You are viewing a plain text version of this content. The canonical link for it is here.
Posted to dev@arrow.apache.org by Weston Pace <we...@gmail.com> on 2022/06/01 00:18:09 UTC
Re: [C++] Adding Run-Length Encoding to Arrow

> I don't think replacing Scalar compute paths with dedicated paths for
> RLE-encoded data would ever be a simplification. Also, when a kernel
> hasn't been upgraded with a native path for RLE data, former Scalar
> Datums would now be expanded to the full RLE-decoded version before
> running the kernel...

> Well, Arrow C++ does not have a notion of encoding distinct from the
> data type.
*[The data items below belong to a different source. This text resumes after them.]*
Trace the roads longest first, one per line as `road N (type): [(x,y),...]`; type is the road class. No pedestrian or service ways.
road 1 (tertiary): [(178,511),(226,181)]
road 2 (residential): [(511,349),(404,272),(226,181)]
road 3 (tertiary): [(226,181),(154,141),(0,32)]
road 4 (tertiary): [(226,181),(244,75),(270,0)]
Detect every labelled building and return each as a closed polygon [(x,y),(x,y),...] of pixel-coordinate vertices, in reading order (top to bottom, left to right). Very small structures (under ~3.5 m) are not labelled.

Adding such a notion would risk breaking compatibility for
> all existing software that hasn't been upgraded to dispatch based on
> encoding.

I think these two things are related.  I would argue that
ValueDescr::Shape is already a notion of encoding and we are already
capable of dispatching based on this.  However, it is not very useful,
outside of a few internal performance hacks, because there is no way
for incoming serialized data to end up as a scalar and there is no way
to serialize output data as a scalar.

So it seems like there is a tradeoff.  If we add this then we
introduce the fact that newer software can create data that cannot be
consumed by older software.  Too much of this and the risk is that
Arrow is not enough of a consistent standard to offer benefits.
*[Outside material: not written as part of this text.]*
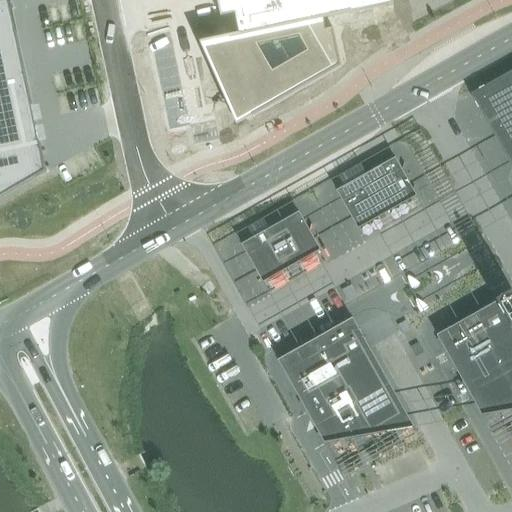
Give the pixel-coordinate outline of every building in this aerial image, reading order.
[(217,0),(220,9),(219,9),(221,17),(234,14),(239,34),(228,36),(228,38),(209,42),(234,86),(239,83),(245,93),(240,96),(252,117),(282,99),(282,100),(341,66),(333,29),(326,30),(324,20),(393,5),(391,0),(217,0)] [(8,1),(0,3),(0,196),(34,177),(34,178),(46,172),(44,165),(43,165),(41,153),(42,153),(40,144),(39,144),(8,1)] [(511,79),(470,102),(511,179),(511,79)] [(371,180),(368,174),(344,187),(347,193),(339,197),(357,229),(415,196),(397,165),(371,180)] [(284,221),(251,239),(255,246),(244,251),(262,282),(318,251),(300,219),(287,227),(284,221)] [(446,337),(440,341),(445,349),(451,345),(469,376),(462,380),(472,397),(478,393),(490,414),(496,413),(511,409),(511,331),(496,303),(444,332),(446,337)] [(412,426),(354,323),(312,346),(310,342),(281,358),(304,399),(300,402),(323,442),(412,426)]
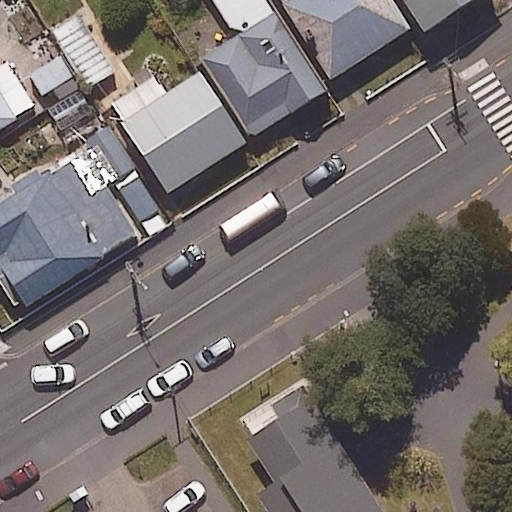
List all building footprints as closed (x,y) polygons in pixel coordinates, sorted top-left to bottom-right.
[(257,147),(331,100),(267,0),(211,0),(234,37),(250,40),(207,67),(257,147)] [(283,0),(338,86),(414,38),(389,0),(283,0)] [(501,0),(404,0),(433,44),(501,0)] [(119,76),(82,19),(55,36),(91,93),(119,76)] [(75,85),(61,63),(33,80),(46,102),(75,85)] [(0,74),(0,141),(42,114),(11,68),(0,74)] [(252,153),(205,80),(173,101),(153,71),(134,84),(141,94),(115,110),(128,130),(125,132),(172,204),(252,153)] [(114,131),(89,147),(140,228),(165,213),(114,131)] [(43,176),(15,194),(21,204),(0,216),(0,293),(0,294),(4,292),(19,315),(25,311),(29,318),(144,245),(89,159),(48,185),(43,176)] [(378,511),(304,397),(242,437),(268,478),(249,490),(263,511),(378,511)]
On the other hand, if we do not add this then we continue the status
quo, which is that newer software has to copy/expand data to fit into
the Arrow format.  Too much of this and we risk newer software using
other formats instead of Arrow to avoid the cost.
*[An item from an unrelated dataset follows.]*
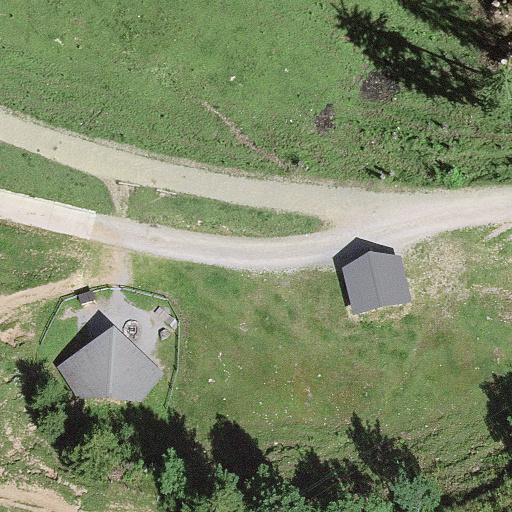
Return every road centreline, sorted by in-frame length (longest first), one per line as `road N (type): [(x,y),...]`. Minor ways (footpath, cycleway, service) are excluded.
road 1 (track): [(0,124),(187,183),(328,205),(463,214)]
road 2 (track): [(119,233),(239,254),(297,253),(463,214)]
road 3 (track): [(119,233),(0,202)]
From what I've seen of the duckdb/velox use cases it seems they
revolve around in-memory transfers of data (possibly even in-process)
that are not persisted to a file.  In this case:
 * The cost of decoding / encoding is significant compared to the total runtime
 * There is more capability for hand-shaking / format negotiation and
so backwards compatibility isn't as essential.

> So, as a data point, most kernels currently don't have a native path for
> dictionary-encoded data; instead, they decode the data before working on it.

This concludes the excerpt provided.